The Sugar Land Police Department launched a new team and training initiative in early May focusing solely on responding to the rise in mental health emergency calls.

The department's new initiative will include a crisis intervention team with a focus on new curriculum for training officers on responding to mental health calls, said Brittany Moreno, an SLPD officer and the leader of the crisis intervention team. Moreno has more than 11 years of experience in the department with a specialization in mental health.

The team will help train the department and implement safer techniques when responding to mental health crisis calls through a variety of newly introduced strategies.

In addition to the intervention team, the department as a whole will focus on building relationships with the community and introducing these modern training techniques alongside mental health professionals, Moreno said. She said these implementations aim to create a safer environment for citizens and officers while reducing unwanted large medical bills for those who attend hospitals due to mental health issues.

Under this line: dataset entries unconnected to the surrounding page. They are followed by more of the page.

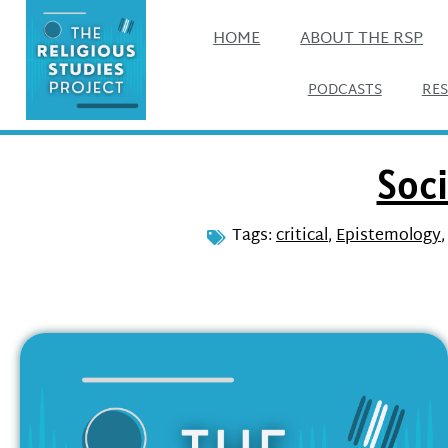
HOME
ABOUT THE RSP
PODCASTS
RE
Soci
Tags:
critical
,
Epistemology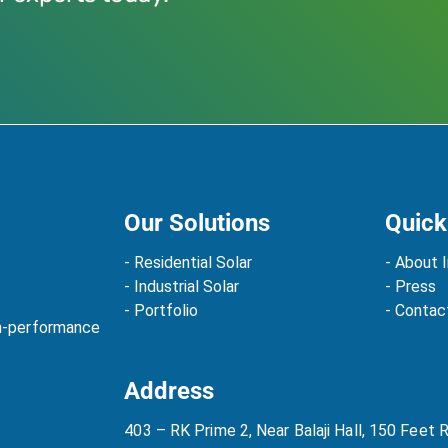
Our Solutions
Quick
- Residential Solar
- About I
- Industrial Solar
- Press
- Portfolio
- Contac
gh-performance
Address
403 – RK Prime 2, Near Balaji Hall, 150 Feet 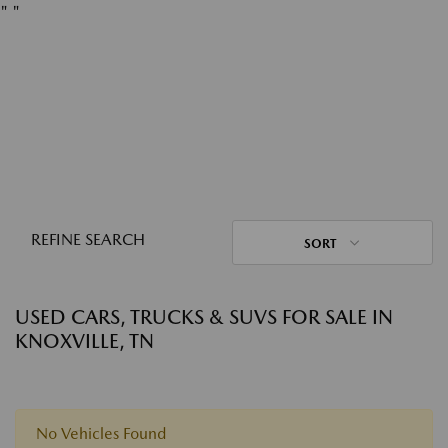
"
"
REFINE SEARCH
SORT
USED CARS, TRUCKS & SUVS FOR SALE IN
KNOXVILLE, TN
No Vehicles Found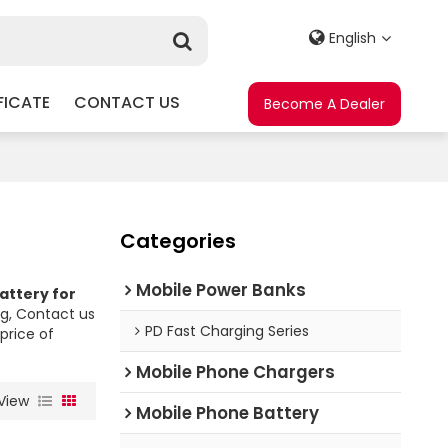
English
FICATE
CONTACT US
Become A Dealer
Categories
Mobile Power Banks
attery for
g, Contact us
PD Fast Charging Series
price of
Mobile Phone Chargers
View
Mobile Phone Battery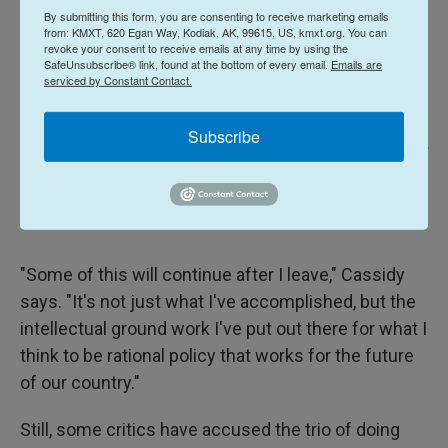
By submitting this form, you are consenting to receive marketing emails
from: KMXT, 620 Egan Way, Kodiak, AK, 99615, US, kmxt.org. You can
revoke your consent to receive emails at any time by using the
SafeUnsubscribe® link, found at the bottom of every email.
Emails are
serviced by Constant Contact.
Subscribe
Michael DeMocker / Getty Images
/
Getty Images
Sen. Bill Cassidy, R-La., with his wife Dr. Laura Cassidy by his side,
addresses supporters as he concedes his primary election contest during
an event on May 16, 2026 in Baton Rouge, La.
"Some of this will continue after I leave," Cassidy
says. "It's not just what I've accomplished, but the
intellectual ground work I've put out there for what I
think to be rational policy that works for the future
of our country."
Still, some critics have accused the trio of doing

“We don't want people to be afraid to call the police department when their loved one has a mental health crisis. We want them to reach out to us,” Moreno said. “Our goal is to make sure that person is safe and gets help safely. We also don't want them to go to the [emergency room] and walk out with a huge bill.”

A new tactic

The new team and departmentwide training are being introduced at a crucial time in response to the growing number of mental health emergencies locally and nationwide.

In April, the SLPD responded to more than 10 calls related to mental health crises alone, according to a news release from the city of Sugar Land.

“I've been here a little over 11 years, and these calls are starting to increase more and more,” Moreno said.

From July 2022 through early May 2023, she counted more than 700 calls related to mental health issues.

However, the growing number of mental health calls is also a national trend, and police departments have been forming crisis intervention teams, or CITs, to address this need since the 1980s, according to an October 2021 report published in Psychiatric Services, a journal of the American Psychiatric Association. The first CIT began in the late 1980s in Memphis in response to a police shooting of a Black man with mental illness, per the report.

The report says 5%-15% of 911 emergency calls are for behavioral health emergencies. The CIT training model gives law enforcement the training to allow them to identify and de-escalate individuals who are in a mental health crisis, helping to divert the person into treatment, according to the report.

“It is becoming an issue nationwide, and there are a lot of cities that are creating crisis intervention teams. Some cities are even partnering up with ambulances and clinicians when they go answer the call,” Moreno said.

The response to these calls is where many of the difficulties lie for police officers, many of whom are the first responders on sight.

“One of the things we recognize right off the bat is when we take someone to get help at a hospital ER or mental health facility, sometimes we were not understanding what the initial problem is,” Moreno said. “Also, the facilities are not always completely understanding the information we were asking for or why we were asking for it, so we hit roadblocks.”

The SLPD will not necessarily hire new officers specifically for this crime intervention team to respond to these mental health calls, but it will train seasoned officers with at least two years of experience on the force more thoroughly with this specialized initiative, she said.

The police department plans to provide a new variety of training for officers with a curriculum that is created by and taught alongside mental health professionals, according to the city’s release. The new training will include 40-hour crisis interventions classes, de-escalation classes, first aid classes, mental health classes, traumatic brain injury classes, and other courses relative to brain behavior and drug addiction.

Additionally, the department decided to collectively bring all the stakeholders together for mental health partnership meetings to maintain an approach toward training for mental health calls. These meetings are composed of representatives of mental health facilities, hospitals and neighboring police agencies as well as the department's command staff, Moreno said.

“We bring together our challenges, the resources we have and ideas that we have to overcome these obstacles that make it hard for people to get help,” Moreno said.